Task to carry out
Edit the lines running from the line with "scientific name: Sabicea villosa" to the line with "collector number: 11783", both included, so that "collector number" becomes "field number" and nothing else changes. Return only those edited lines.

Data records
[Start]

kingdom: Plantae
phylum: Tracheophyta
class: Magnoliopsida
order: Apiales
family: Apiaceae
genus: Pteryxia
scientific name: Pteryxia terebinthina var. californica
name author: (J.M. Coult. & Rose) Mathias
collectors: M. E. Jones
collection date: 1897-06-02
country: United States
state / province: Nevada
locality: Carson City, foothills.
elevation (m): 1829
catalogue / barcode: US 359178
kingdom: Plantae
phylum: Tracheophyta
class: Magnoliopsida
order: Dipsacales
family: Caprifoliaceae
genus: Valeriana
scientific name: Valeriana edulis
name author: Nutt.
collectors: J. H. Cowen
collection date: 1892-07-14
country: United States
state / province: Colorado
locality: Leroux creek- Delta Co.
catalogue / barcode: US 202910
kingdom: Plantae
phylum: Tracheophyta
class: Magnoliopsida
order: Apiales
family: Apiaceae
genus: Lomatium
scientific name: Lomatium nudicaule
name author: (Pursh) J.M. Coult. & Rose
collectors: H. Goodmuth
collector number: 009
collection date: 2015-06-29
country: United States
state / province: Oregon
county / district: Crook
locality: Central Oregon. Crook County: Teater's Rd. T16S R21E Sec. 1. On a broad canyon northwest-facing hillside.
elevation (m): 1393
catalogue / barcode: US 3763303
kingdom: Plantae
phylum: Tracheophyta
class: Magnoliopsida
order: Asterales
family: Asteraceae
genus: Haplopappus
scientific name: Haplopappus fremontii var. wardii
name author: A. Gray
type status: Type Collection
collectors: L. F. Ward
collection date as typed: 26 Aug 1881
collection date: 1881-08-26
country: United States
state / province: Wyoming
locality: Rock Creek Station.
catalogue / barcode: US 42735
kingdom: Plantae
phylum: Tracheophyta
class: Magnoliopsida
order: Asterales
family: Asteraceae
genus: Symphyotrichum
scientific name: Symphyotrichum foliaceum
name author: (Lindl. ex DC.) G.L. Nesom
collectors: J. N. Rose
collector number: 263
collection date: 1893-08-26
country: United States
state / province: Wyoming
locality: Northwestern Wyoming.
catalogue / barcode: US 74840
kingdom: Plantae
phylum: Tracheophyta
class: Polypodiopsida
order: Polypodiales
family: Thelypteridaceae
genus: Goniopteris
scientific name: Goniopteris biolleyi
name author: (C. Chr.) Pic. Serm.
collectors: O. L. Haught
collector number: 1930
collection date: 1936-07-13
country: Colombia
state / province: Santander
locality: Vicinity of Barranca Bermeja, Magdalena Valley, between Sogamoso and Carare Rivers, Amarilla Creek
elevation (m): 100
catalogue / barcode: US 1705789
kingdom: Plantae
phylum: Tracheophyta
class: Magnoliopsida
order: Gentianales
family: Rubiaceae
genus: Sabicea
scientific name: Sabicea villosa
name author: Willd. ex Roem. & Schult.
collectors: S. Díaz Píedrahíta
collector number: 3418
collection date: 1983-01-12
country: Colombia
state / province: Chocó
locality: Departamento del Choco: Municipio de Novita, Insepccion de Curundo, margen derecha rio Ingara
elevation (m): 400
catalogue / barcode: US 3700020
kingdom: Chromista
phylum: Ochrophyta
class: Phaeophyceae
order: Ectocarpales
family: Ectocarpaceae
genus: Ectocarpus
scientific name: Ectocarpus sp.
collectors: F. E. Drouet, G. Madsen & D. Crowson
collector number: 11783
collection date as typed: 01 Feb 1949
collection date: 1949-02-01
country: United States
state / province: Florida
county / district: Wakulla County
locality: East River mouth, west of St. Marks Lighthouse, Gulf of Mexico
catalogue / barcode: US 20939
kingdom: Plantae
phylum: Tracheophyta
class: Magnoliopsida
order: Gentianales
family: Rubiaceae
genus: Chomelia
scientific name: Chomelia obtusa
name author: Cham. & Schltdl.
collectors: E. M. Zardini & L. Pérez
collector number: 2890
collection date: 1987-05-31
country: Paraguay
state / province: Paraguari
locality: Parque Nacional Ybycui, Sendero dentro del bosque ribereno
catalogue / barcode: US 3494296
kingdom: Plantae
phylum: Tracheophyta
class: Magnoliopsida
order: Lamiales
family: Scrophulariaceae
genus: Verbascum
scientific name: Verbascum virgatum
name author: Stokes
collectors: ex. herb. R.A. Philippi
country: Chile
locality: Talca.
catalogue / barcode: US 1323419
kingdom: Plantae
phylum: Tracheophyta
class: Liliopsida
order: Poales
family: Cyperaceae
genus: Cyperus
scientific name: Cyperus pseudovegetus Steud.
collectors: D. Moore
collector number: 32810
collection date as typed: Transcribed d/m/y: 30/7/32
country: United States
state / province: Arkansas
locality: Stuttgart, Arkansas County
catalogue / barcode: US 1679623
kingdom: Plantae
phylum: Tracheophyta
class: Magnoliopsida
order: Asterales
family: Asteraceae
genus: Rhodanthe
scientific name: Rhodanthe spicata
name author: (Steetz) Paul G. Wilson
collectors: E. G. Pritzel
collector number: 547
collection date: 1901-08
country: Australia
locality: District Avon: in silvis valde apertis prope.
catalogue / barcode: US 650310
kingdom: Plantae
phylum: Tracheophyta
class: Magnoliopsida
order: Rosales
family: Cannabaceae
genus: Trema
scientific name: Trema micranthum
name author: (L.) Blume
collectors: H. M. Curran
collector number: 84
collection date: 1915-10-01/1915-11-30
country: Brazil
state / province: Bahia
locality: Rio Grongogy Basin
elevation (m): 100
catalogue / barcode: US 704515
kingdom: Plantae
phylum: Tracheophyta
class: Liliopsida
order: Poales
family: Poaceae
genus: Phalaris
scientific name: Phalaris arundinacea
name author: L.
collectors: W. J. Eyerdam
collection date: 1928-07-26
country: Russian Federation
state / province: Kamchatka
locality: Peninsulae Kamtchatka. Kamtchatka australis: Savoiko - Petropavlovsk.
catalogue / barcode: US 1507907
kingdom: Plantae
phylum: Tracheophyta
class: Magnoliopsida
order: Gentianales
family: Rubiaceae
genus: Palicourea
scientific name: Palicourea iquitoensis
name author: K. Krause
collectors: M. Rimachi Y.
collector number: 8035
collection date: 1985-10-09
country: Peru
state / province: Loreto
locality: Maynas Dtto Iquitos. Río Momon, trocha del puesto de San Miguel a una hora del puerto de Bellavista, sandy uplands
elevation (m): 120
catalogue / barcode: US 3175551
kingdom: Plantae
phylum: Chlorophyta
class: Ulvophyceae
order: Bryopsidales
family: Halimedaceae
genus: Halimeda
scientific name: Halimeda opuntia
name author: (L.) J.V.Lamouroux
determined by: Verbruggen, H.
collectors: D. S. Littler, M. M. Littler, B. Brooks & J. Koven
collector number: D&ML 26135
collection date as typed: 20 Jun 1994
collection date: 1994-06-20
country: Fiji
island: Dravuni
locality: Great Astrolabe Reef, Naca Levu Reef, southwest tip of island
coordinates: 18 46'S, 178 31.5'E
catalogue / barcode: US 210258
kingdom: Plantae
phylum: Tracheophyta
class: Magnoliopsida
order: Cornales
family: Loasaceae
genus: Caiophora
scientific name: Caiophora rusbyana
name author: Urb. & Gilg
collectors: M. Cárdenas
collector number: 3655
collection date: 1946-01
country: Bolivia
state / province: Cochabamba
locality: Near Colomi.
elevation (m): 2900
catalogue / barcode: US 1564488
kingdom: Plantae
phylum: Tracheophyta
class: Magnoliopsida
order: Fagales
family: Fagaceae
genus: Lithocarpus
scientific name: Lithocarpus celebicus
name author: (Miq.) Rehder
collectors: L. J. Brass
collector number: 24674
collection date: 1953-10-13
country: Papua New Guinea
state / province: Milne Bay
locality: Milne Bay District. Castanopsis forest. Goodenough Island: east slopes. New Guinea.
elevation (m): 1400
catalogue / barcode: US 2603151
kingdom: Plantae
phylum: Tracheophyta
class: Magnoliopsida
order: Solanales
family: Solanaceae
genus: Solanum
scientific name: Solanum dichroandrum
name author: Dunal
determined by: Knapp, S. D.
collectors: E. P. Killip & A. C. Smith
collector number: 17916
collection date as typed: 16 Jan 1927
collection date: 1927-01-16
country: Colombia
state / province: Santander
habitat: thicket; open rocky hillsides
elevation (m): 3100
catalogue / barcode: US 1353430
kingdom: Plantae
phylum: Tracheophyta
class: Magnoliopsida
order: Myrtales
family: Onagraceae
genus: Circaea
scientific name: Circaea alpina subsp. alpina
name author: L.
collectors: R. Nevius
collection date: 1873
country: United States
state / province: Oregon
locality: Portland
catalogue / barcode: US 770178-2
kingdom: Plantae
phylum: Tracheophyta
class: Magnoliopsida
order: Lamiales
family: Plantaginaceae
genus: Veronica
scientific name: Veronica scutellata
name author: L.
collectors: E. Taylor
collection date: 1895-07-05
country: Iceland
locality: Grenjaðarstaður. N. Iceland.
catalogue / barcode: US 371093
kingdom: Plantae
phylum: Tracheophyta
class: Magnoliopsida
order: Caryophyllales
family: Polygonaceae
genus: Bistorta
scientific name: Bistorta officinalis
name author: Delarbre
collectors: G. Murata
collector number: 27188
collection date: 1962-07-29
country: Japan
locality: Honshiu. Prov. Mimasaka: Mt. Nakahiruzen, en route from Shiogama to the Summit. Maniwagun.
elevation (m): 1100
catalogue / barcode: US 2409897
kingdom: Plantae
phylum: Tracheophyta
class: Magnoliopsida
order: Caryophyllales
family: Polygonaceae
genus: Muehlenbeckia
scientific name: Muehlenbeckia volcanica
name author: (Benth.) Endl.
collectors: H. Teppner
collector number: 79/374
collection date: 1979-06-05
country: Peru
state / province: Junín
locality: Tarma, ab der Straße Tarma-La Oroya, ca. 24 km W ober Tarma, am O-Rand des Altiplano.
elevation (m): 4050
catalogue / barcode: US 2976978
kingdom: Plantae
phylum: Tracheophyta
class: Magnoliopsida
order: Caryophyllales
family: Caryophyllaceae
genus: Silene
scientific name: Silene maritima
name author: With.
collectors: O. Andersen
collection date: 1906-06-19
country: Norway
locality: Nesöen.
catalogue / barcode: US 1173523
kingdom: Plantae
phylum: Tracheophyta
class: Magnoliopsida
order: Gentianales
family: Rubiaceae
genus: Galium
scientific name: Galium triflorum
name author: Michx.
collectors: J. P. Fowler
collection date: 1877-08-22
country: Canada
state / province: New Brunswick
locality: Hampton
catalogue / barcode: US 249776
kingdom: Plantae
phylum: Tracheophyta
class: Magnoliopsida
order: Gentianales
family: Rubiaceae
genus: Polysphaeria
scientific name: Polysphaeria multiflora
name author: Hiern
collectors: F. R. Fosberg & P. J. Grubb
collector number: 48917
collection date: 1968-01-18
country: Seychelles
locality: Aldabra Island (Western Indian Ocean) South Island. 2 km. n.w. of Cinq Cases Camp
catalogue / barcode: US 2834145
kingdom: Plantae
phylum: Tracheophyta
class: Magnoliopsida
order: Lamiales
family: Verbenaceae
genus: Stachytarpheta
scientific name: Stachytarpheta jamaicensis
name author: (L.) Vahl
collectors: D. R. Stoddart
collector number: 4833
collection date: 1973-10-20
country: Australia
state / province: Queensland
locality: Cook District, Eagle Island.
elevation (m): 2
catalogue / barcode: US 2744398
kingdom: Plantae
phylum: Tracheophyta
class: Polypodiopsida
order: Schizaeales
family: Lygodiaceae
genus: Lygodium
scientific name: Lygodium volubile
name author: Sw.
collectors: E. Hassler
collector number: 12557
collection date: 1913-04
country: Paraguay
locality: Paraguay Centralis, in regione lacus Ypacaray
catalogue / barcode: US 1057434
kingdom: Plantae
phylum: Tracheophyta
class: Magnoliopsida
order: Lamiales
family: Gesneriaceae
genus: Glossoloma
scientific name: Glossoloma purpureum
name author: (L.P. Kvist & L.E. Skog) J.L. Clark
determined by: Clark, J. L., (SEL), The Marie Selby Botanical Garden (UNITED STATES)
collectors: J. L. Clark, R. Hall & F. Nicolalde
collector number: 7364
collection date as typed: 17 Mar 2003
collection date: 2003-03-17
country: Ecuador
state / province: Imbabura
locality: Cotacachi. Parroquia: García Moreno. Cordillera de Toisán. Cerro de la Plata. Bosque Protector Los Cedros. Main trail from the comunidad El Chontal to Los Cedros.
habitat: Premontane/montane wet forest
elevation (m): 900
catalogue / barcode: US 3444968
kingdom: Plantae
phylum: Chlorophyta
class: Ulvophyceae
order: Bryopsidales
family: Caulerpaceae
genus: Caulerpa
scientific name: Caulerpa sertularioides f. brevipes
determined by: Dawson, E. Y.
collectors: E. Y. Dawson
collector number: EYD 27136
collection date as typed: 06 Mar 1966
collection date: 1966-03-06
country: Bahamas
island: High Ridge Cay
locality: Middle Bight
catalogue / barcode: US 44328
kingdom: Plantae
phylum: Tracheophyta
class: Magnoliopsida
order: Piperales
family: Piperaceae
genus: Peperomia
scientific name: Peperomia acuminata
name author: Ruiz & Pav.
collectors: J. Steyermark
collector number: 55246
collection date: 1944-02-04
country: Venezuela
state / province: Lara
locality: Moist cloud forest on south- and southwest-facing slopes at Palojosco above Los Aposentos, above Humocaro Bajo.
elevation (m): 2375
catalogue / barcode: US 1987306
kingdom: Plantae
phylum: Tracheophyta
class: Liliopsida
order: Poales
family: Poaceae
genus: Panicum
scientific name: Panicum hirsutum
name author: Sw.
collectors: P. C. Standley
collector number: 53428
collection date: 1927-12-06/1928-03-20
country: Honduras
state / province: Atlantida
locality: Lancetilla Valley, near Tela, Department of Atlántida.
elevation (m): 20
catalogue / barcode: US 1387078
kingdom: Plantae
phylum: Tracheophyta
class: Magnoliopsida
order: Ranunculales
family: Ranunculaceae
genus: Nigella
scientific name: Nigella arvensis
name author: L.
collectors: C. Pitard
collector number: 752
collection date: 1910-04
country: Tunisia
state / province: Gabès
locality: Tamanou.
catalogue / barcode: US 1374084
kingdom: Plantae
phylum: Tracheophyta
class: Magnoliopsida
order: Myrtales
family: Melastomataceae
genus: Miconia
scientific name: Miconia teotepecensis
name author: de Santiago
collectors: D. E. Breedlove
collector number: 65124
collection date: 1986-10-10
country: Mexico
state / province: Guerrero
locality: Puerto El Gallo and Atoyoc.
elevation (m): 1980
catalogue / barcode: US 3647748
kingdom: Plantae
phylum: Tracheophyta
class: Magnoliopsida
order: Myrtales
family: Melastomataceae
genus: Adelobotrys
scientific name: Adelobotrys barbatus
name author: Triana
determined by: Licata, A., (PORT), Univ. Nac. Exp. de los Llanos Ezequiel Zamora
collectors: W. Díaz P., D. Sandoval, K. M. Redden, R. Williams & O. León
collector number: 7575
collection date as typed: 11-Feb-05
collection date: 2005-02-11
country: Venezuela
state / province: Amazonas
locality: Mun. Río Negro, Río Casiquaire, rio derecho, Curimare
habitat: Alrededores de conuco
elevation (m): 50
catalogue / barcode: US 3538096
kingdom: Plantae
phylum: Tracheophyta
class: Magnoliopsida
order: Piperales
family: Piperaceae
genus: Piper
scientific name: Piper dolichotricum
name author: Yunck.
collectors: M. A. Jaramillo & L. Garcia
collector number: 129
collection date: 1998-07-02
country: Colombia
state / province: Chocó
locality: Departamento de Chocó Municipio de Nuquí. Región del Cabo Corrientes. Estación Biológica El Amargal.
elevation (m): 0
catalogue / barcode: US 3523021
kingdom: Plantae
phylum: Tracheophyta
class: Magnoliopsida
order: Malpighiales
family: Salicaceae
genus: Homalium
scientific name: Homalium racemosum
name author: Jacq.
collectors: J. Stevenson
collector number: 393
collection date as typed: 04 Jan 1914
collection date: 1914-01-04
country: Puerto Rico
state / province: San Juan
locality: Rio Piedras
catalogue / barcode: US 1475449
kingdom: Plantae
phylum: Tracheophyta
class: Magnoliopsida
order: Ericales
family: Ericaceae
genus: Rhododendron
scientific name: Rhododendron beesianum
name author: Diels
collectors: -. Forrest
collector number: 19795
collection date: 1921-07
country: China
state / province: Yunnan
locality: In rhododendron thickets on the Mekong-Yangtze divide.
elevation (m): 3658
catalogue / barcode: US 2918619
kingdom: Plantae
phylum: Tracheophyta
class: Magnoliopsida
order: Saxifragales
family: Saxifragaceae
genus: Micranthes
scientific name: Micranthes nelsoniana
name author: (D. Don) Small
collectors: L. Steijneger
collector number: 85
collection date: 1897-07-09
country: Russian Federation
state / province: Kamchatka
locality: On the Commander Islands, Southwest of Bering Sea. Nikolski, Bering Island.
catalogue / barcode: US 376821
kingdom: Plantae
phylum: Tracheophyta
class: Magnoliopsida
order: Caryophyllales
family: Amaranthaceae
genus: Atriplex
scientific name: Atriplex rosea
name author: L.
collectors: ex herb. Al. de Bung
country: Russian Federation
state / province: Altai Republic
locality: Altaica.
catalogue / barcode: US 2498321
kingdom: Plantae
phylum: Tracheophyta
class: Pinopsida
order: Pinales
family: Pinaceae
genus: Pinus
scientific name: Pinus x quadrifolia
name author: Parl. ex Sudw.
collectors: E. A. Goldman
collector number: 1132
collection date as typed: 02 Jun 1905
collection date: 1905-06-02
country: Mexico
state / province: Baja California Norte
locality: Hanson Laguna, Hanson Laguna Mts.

[End]

Task result
scientific name: Sabicea villosa
name author: Willd. ex Roem. & Schult.
collectors: S. Díaz Píedrahíta
field number: 3418
collection date: 1983-01-12
country: Colombia
state / province: Chocó
locality: Departamento del Choco: Municipio de Novita, Insepccion de Curundo, margen derecha rio Ingara
elevation (m): 400
catalogue / barcode: US 3700020
kingdom: Chromista
phylum: Ochrophyta
class: Phaeophyceae
order: Ectocarpales
family: Ectocarpaceae
genus: Ectocarpus
scientific name: Ectocarpus sp.
collectors: F. E. Drouet, G. Madsen & D. Crowson
field number: 11783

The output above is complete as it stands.